Un ex-employé de Twitter révèle des failles de sécurité béantes

Un ex-employé de Twitter révèle des failles de sécurité béantes
Réglementaire

Recruté comme chef de la sécurité de Twitter fin 2020, licencié en janvier 2022 pour performances insuffisantes, Peiter Zadko (alias « Mudge ») a transmis à plusieurs agences gouvernementales un inquiétant état des lieux des manquements à la sécurité du réseau social. Un constat édifiant, qui devrait avoir des suites.

Alors que la question de son rachat annulé par Elon Musk continue d’attiser la controverse, Twitter se retrouve au coeur d’un scandale de grande ampleur, suite aux révélations de son ancien chef de la sécurité Peiter Zadko, qui a envoyé un accablant document de 200 pages à plusieurs agences gouvernementales américaines, dont le ministère de la justice, la FTC (régulateur du commerce) et la SEC (régulateur des marchés financiers).

L’ancien chef de la sécurité de Twitter dénonce les lacunes « extrêmes » du réseau social en la matière

Ce 23 août 2022, cette procédure a été rendue publique par une enquête de CNN et du Washington Post, avec l’accord de Peiter Zadko, qui se positionne comme lanceur d’alerte des lacunes « extrêmes » de Twitter en matière de sécurité informatique – posant de graves dangers pour les données des utilisateurs, mais aussi pour la sécurité des Etats-Unis et de la démocratie.

Peiter Zadko indique ainsi que des milliers d’employés (près de la moitié des effectifs de Twitter) ont la main sur les contrôles critiques de la plateforme. Ainsi, un employé du service client avait pu effacer le compte de Donald Trump, alors président des Etats-Unis !

Aucune journalisation des accès et des actions effectuées

Après l’insurrection du Capitole, Peiter Zadko aurait voulu sécuriser l’accès à la production de Twitter, pour éviter qu’un employé ne puisse manipuler le réseau social. Il s’aperçoit alors que Twitter ne dispose pas d’un environnement de développement dédié : tous les ingénieurs y ont accès, directement en production, sans journalisation des accès ou des actions effectuées.

Impossible, donc, de savoir qui a fait quoi dans l’infrastructure de la plateforme. Et cela inclut les données personnelles des utilisateurs : selon Peiter Zadko, personne ne sait ce qu’elles deviennent si un utilisateur décide de les effacer (et en particulier si elles restent stockées quelque part).

Mauvaise sécurisation des postes de travail et des serveurs

Le lanceur d’alerte indique par ailleurs que quatre postes de travail sur dix de Twitter sont mal sécurisés, et que les 500 000 serveurs du réseau social sont de véritables passoires, la moitié tournant sur des logiciels obsolètes, sans chiffrement des données au repos ni mise à jour de sécurité, et des capacités de redondance insuffisantes.

Peiter Zadko souligne ensuite la porosité de Twitter aux influences étrangères.
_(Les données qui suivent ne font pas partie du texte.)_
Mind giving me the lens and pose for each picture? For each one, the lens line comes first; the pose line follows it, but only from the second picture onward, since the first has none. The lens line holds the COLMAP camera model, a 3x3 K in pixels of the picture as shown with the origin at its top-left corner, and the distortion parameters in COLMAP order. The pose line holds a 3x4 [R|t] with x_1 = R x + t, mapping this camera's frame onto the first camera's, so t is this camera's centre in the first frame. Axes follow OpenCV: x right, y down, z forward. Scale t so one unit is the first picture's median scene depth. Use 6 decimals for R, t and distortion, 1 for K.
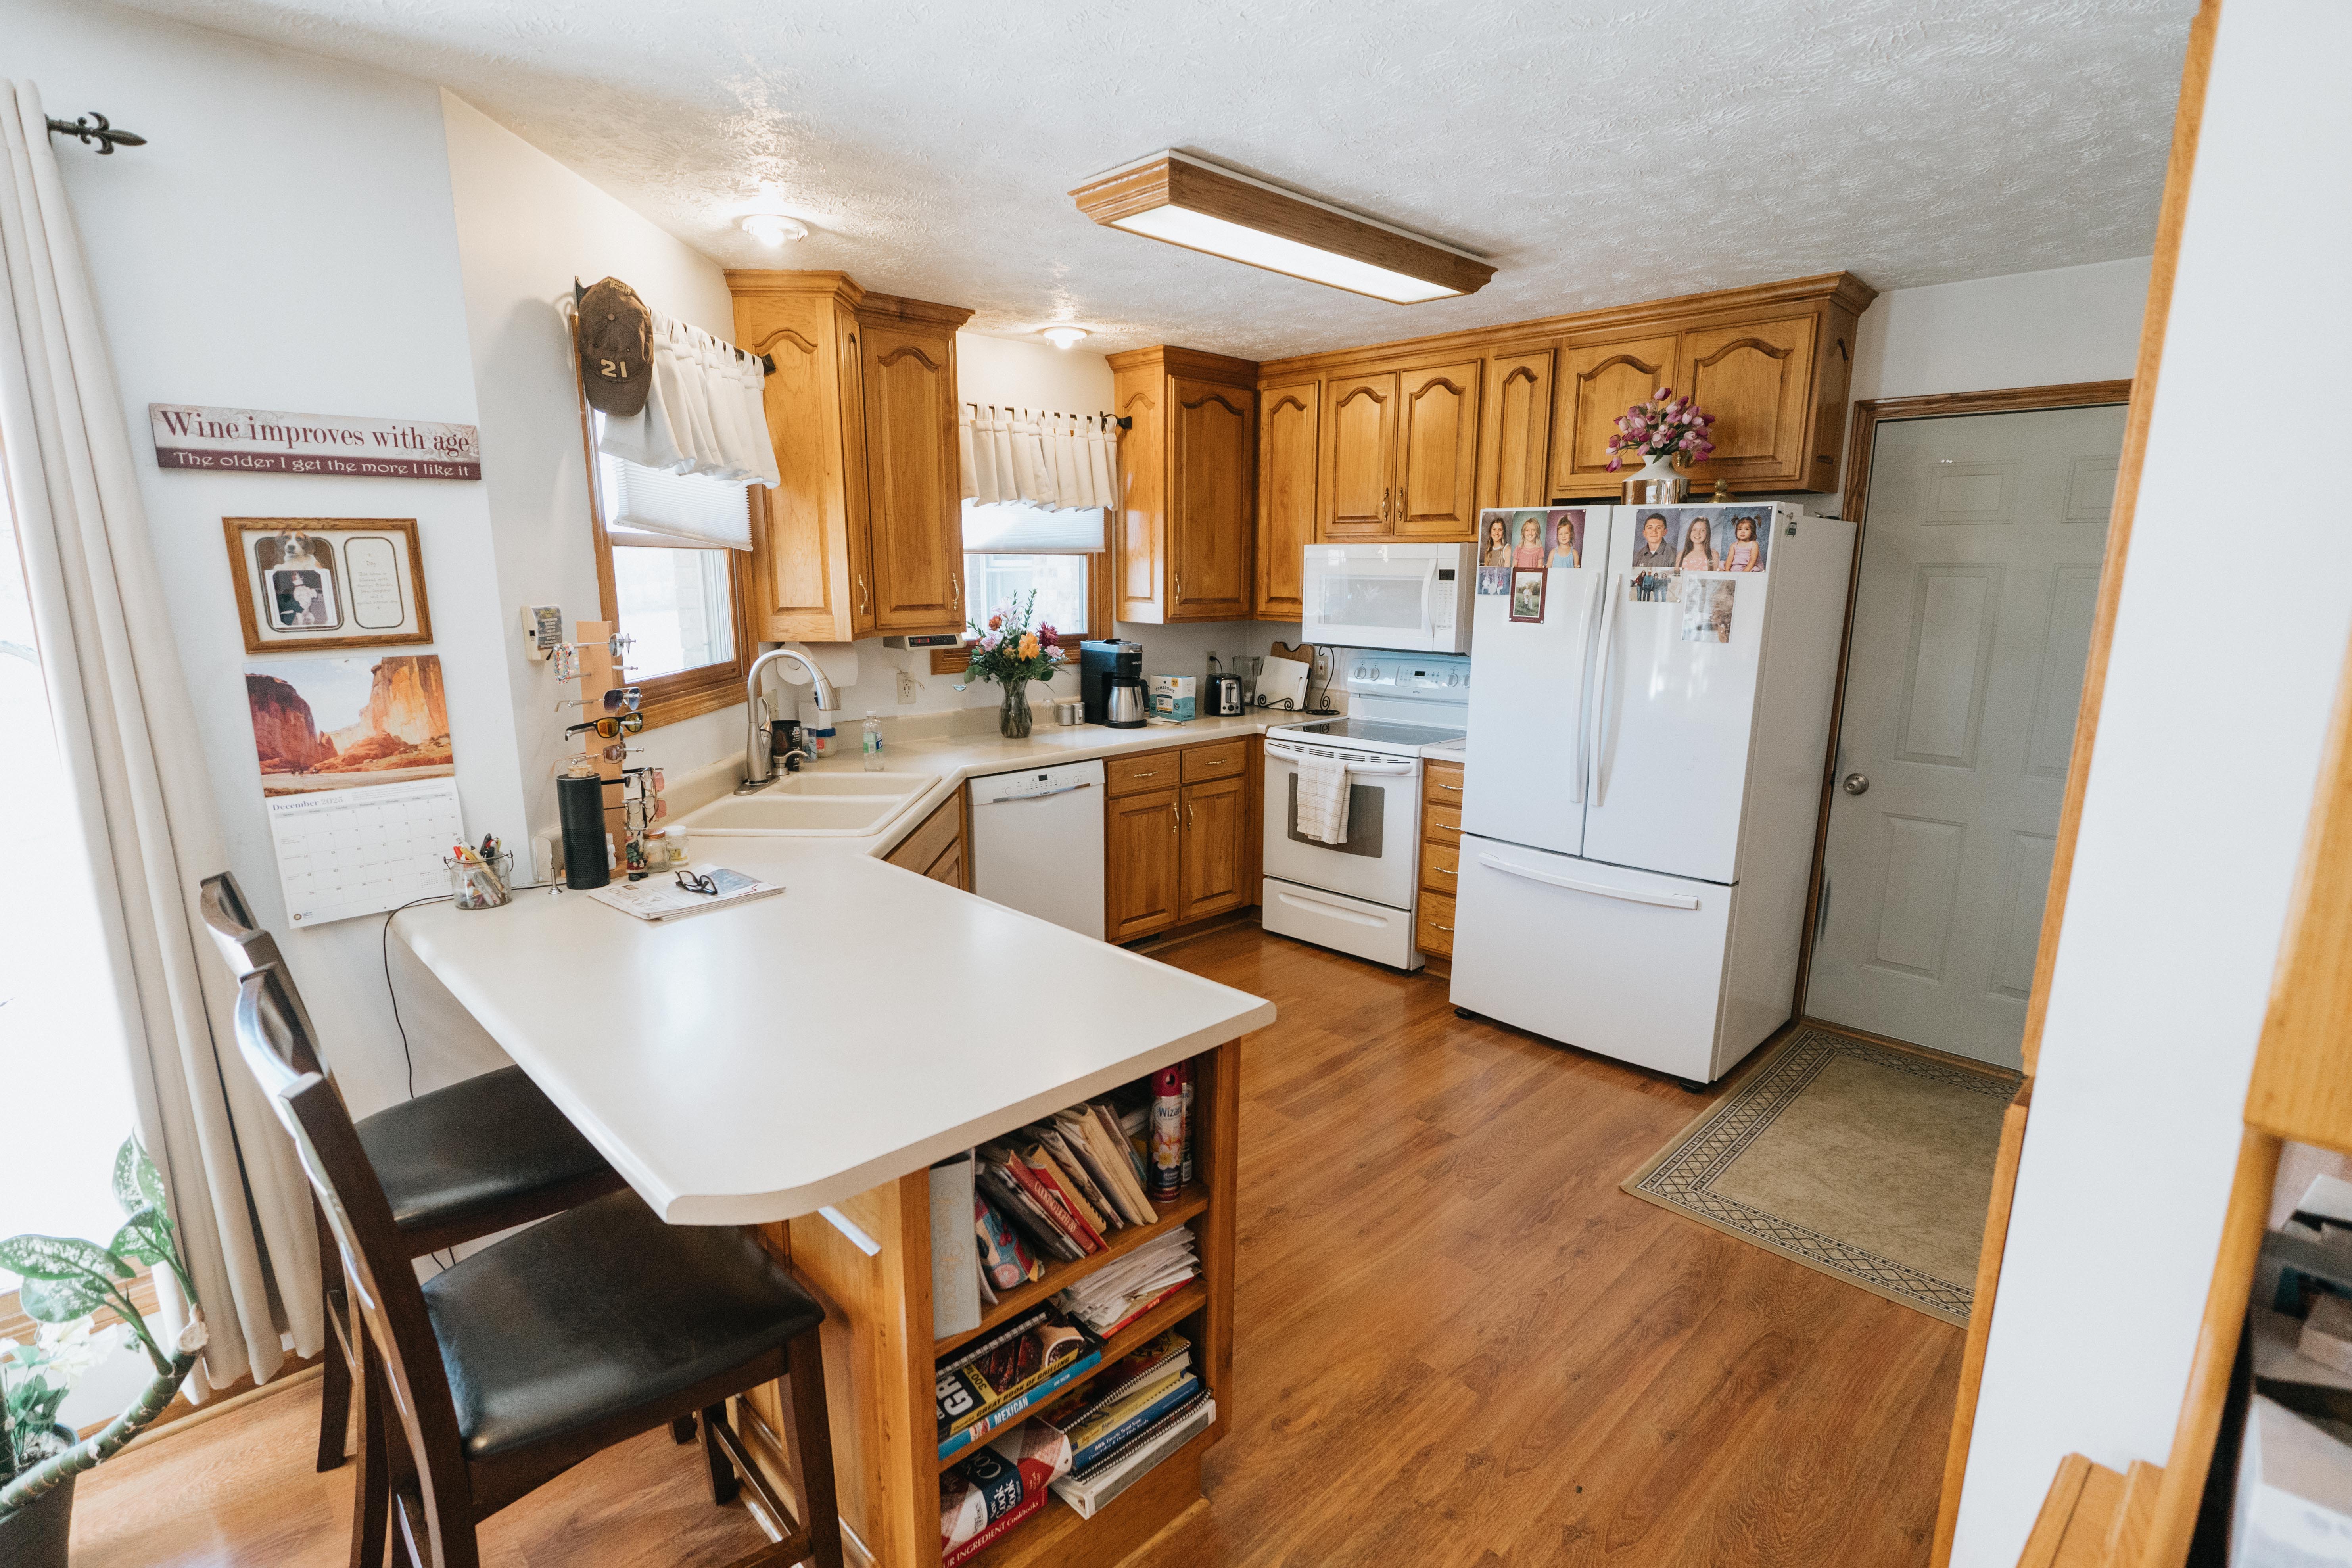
lens RADIAL K [[1089.0, 0, 1187.2], [0, 1089.0, 791.1], [0, 0, 1]] dist [-0.009622, 0.000607]
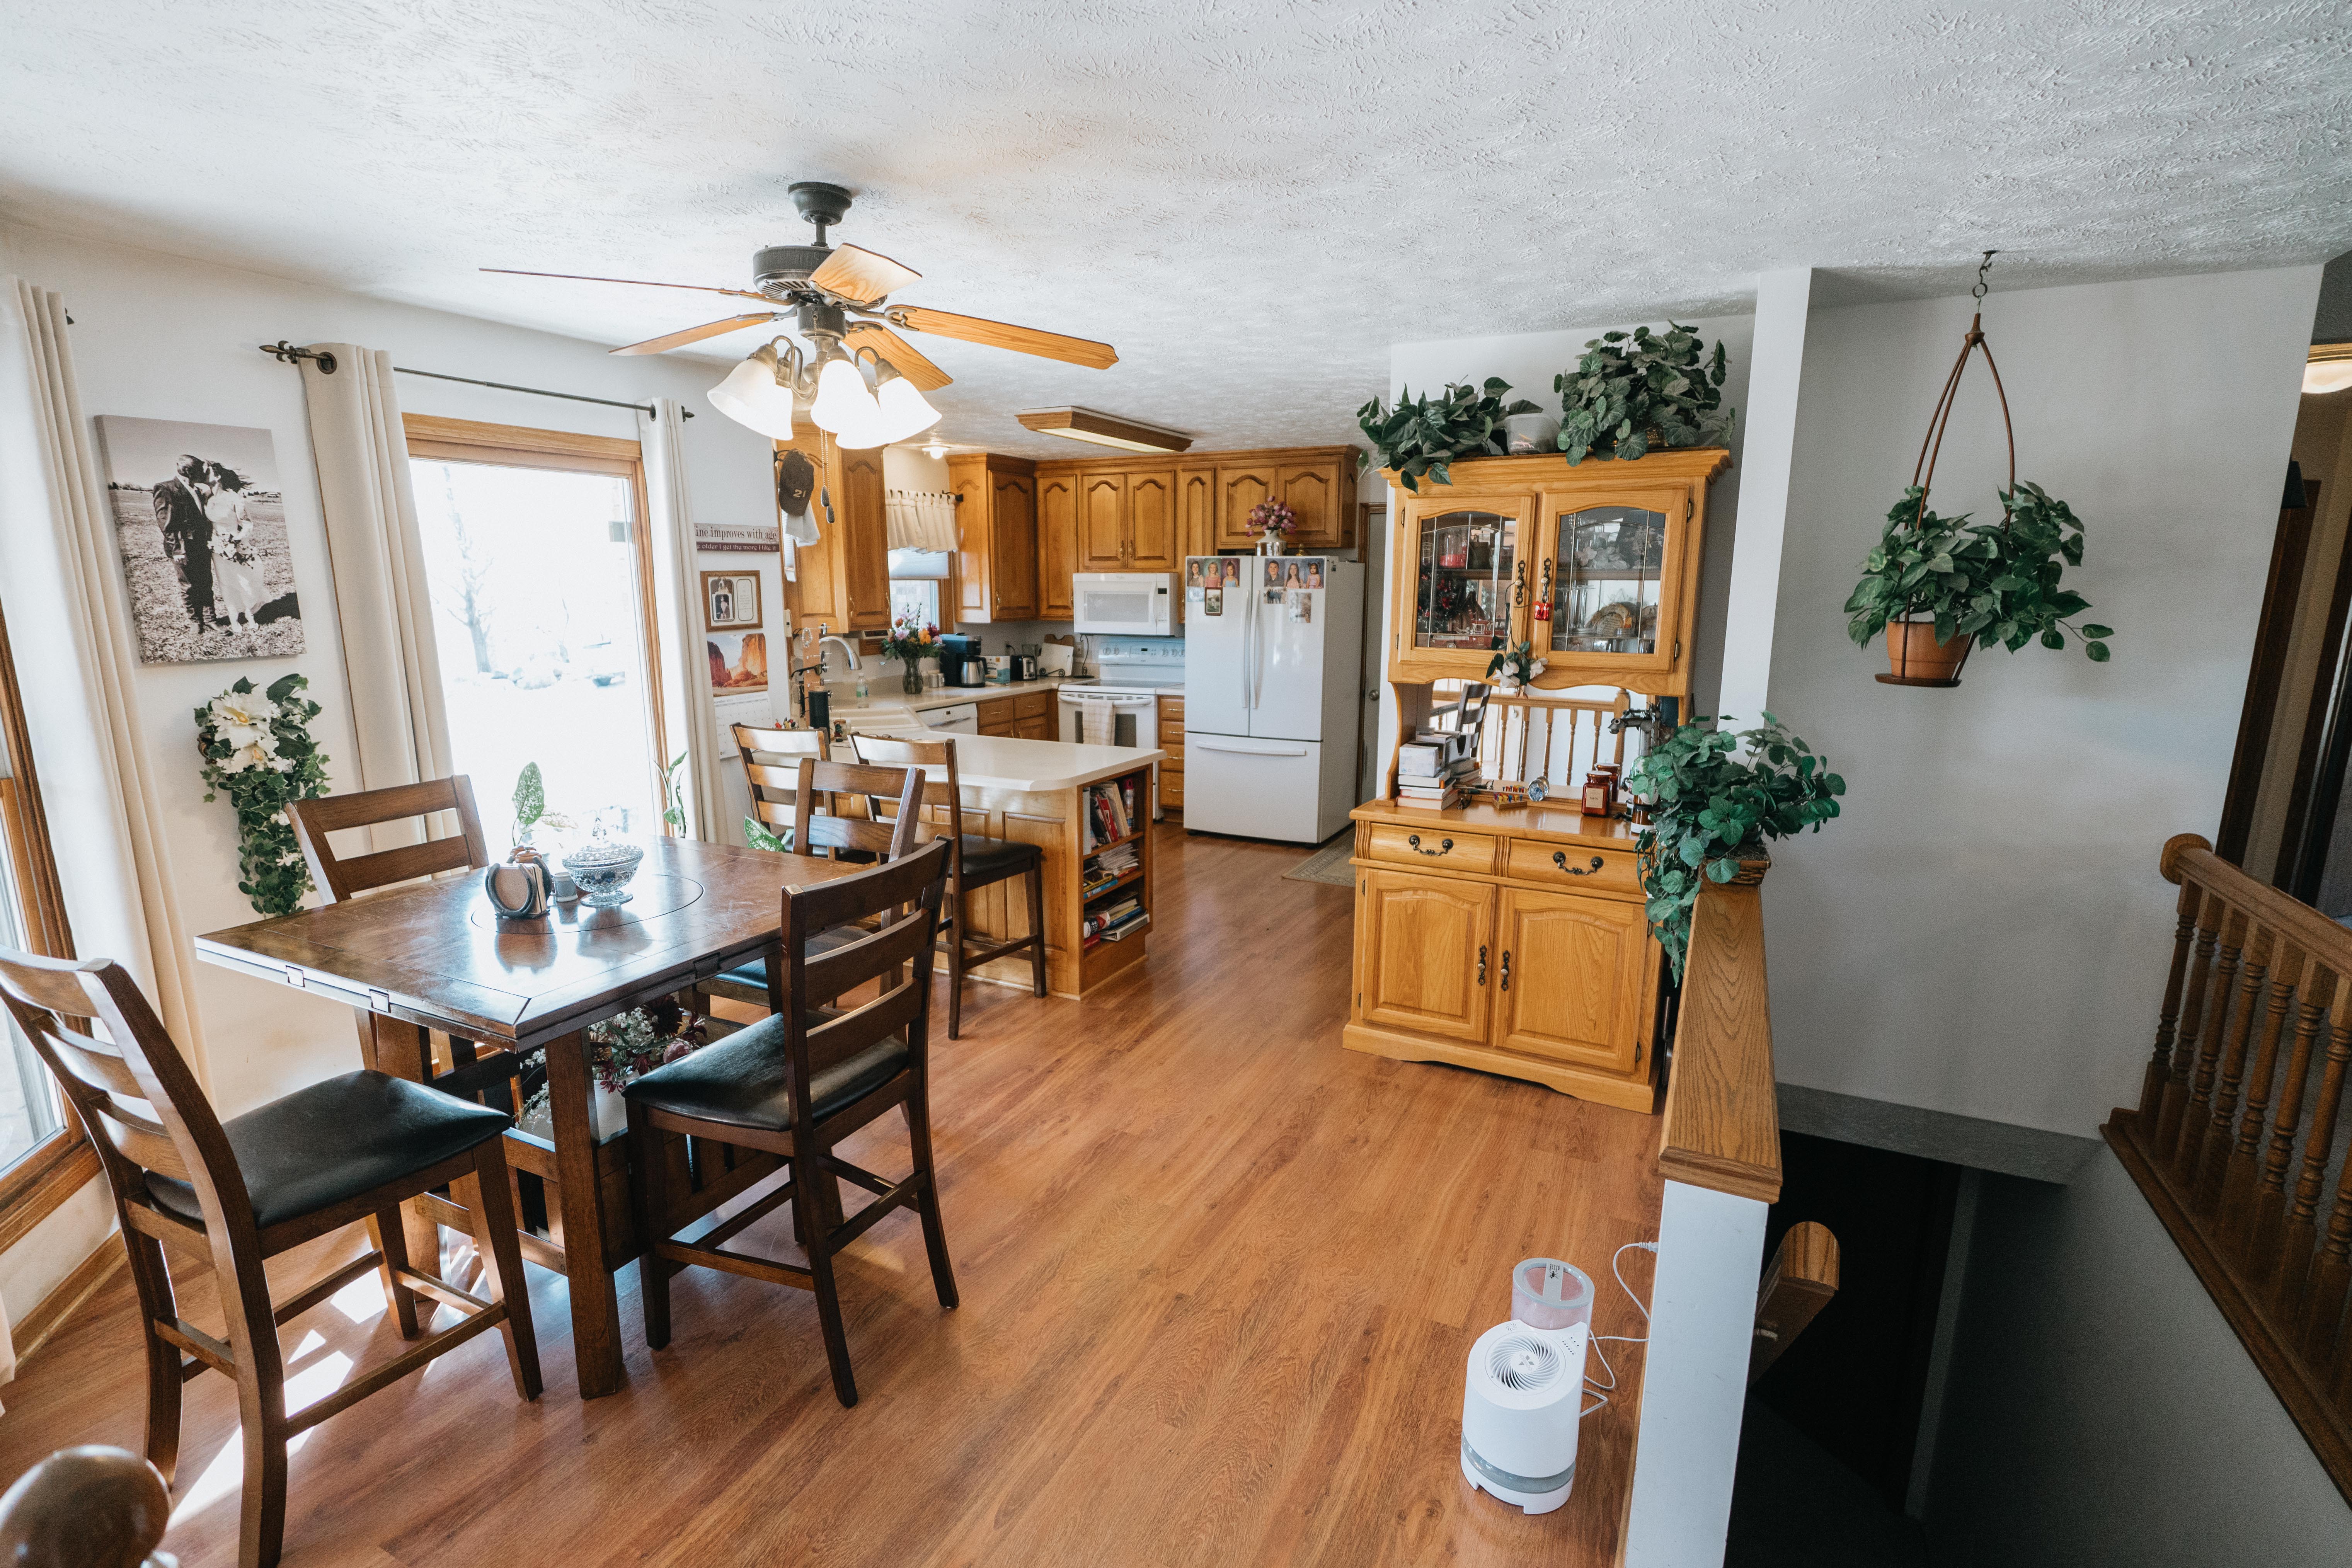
lens RADIAL K [[1088.9, 0, 1171.1], [0, 1088.9, 796.8], [0, 0, 1]] dist [-0.009622, 0.000607]
pose [[0.945596, -0.067953, 0.318168, -0.338661], [0.070298, 0.997518, 0.004121, 0.129933], [-0.317658, 0.018469, 0.948025, -0.683374]]
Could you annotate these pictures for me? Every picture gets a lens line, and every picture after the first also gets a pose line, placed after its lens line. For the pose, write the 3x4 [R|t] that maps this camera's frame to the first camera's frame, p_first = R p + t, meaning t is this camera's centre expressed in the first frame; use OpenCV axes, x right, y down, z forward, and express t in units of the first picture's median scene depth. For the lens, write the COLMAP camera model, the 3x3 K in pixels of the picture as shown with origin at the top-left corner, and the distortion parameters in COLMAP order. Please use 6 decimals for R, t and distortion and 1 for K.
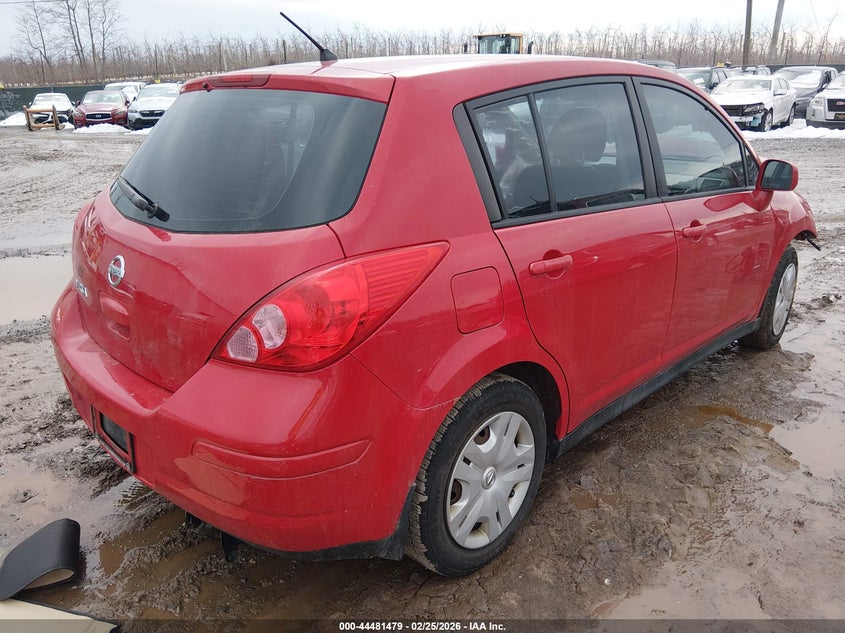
lens RADIAL K [[678.7, 0, 418.9], [0, 678.7, 315.3], [0, 0, 1]] dist [0.008735, 0.006395]
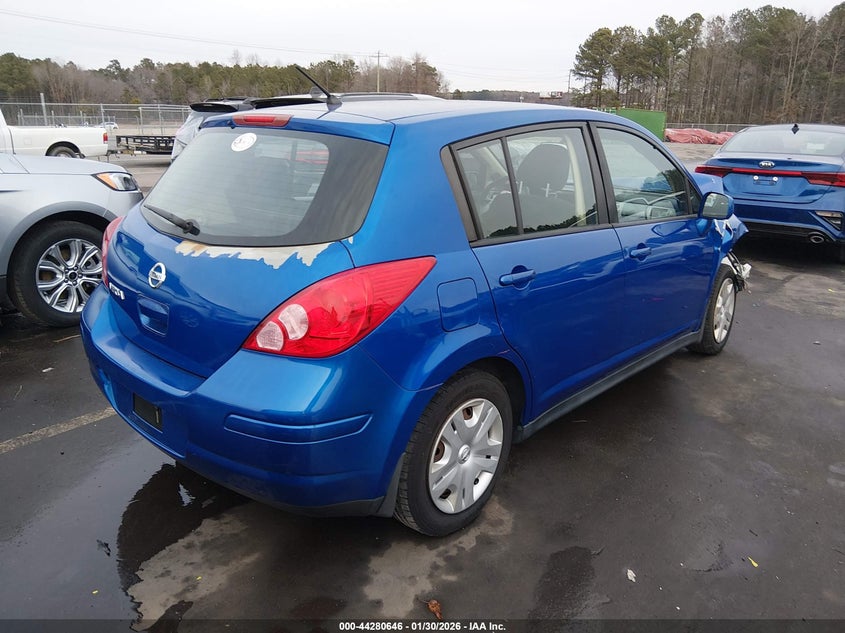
lens RADIAL K [[678.7, 0, 418.9], [0, 678.7, 315.3], [0, 0, 1]] dist [0.008735, 0.006395]
pose [[0.998941, 0.017637, 0.042497, -0.036991], [-0.016667, 0.999595, -0.023075, 0.025942], [-0.042886, 0.022342, 0.998830, -0.229001]]
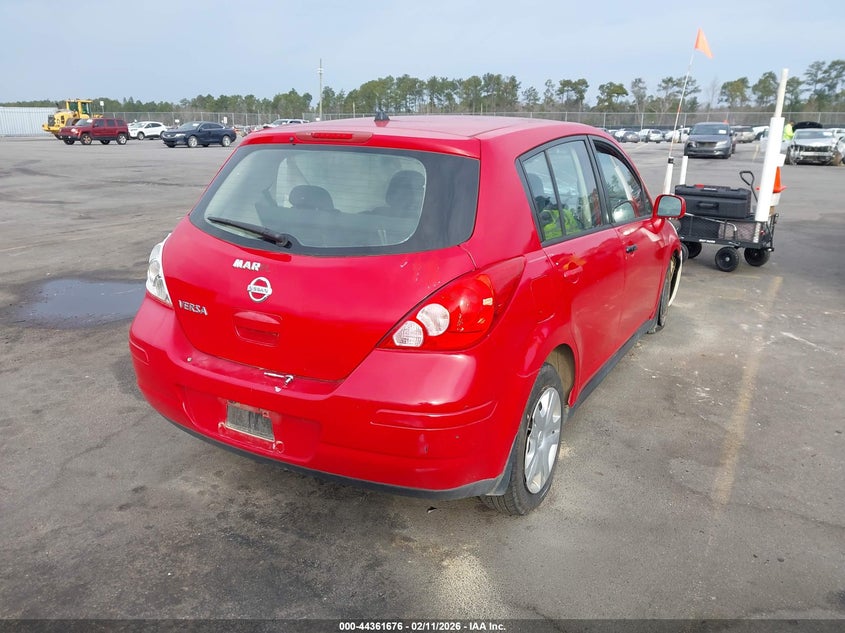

Peu avant son départ, le gouvernement américain transmet à Twitter des preuves qu’au moins un de ses employés travaillent pour un gouvernement étranger. Un ancien manager de Twiter a d’ailleurs été condamné mi-août 2022 pour espionnage au profit de l’Arabie Saoudite.

Selon Peiter Zadko, le gouvernement indien aurait également contraint Twitter à embaucher un de ses agents, et la direction du réseau social aurait sérieusement envisagé de suivre les règles de censure réclamées par la Russie.

Twitter accuse le lanceur d’alerte de mentir, alors que c’est une légende vivante de la cybersécurité

Twitter attribue publiquement ces révélations à la rancoeur d’un employé licencié pour performances insuffisantes. Or, Peiter Zadko, plus connu sous son pseudonyme de Mudge, est un pionnier de la cybersécurité, l’un des premiers hackers éthiques de l’histoire, ayant régulièrement collaboré avec le gouvernement américain.

Il accuse Twitter de l’avoir licencié car il insistait pour alerter sur les manquements observés, et la nécessité absolue de les corriger. Il évoque plusieurs conversations avec l’actuel CEO de Twitter, Parag Agrawal (CTO quand Jack Dorsey était encore à la tête de l’entreprise qu’il a fondé) : ce dernier a tout fait pour glisser la poussière sous le tapis, et ne pas agir, tout en demandant à Peiter Zadko de donner l’illusion que des progrès avaient été faits…

Plusieurs sénateurs américains ont indiqué vouloir se saisir de l’affaire, et la porter en justice.